Она не дала ему опомниться, не дала вставить ни слова. Развернувшись, она рывком открыла дверцу встроенного шкафа в прихожей. Там, в самом дальнем углу, на нижней полке, лежали последние остатки его присутствия в этом доме. Два жалких артефакта прошлой жизни, которые она почему-то не выбросила. Она вытащила их. Первыми полетели его старые домашние тапочки — стоптанные, с продавленной пяткой и треснувшей подошвой. Она не швырнула их ему в лицо. Она с презрением бросила их на кафельный пол лестничной клетки у его ног. Они шлёпнулись с жалким, глухим звуком.
— Вот, забери. Чтобы было в чём ползать.
Затем она взяла вторую вещь. Его старую, застиранную до серости футболку с выцветшим рисунком, в которой он любил спать. Футболка, которую она когда-то сама ему подарила. Она скомкала её в руке и так же бросила на пол рядом с тапочками.
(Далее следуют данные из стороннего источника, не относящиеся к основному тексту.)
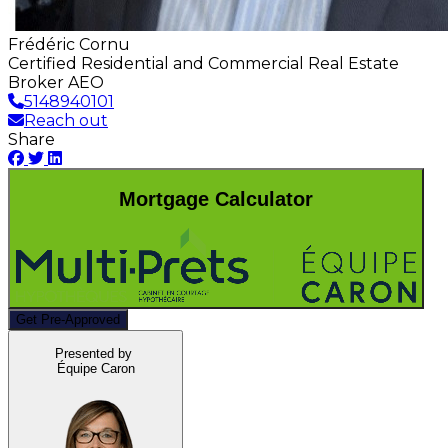
Frédéric Cornu
Certified Residential and Commercial Real Estate
Broker AEO
5148940101
Reach out
Share
Mortgage Calculator
Get Pre-Approved
Presented by
Équipe Caron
— И это тоже. Пригодится полы мыть у своей новой госпожи. Если она тебя, конечно, обратно пустит.
Игорь стоял как громом поражённый, глядя на эти жалкие клочки своего прошлого, валяющиеся на грязном полу подъезда. Это было унизительнее любого крика, любой пощёчины. Это было публичное стирание его из жизни. Он поднял на неё глаза, в которых уже не было злости — только пустота и шок. Он хотел что-то сказать, но изо рта вырвался лишь невнятный хрип.
Ольга посмотрела на него в последний раз. Долго, внимательно. А потом, с лицом, не выражающим ничего, кроме холодной усталости, она с силой захлопнула дверь прямо перед его носом. Металлический лязг был оглушительным. И сразу после него раздался сухой, отчётливый щелчок повернувшегося в замке ключа. Потом ещё один — контрольный поворот верхнего замка. Этот звук прозвучал для него как приговор. Окончательный и не подлежащий обжалованию…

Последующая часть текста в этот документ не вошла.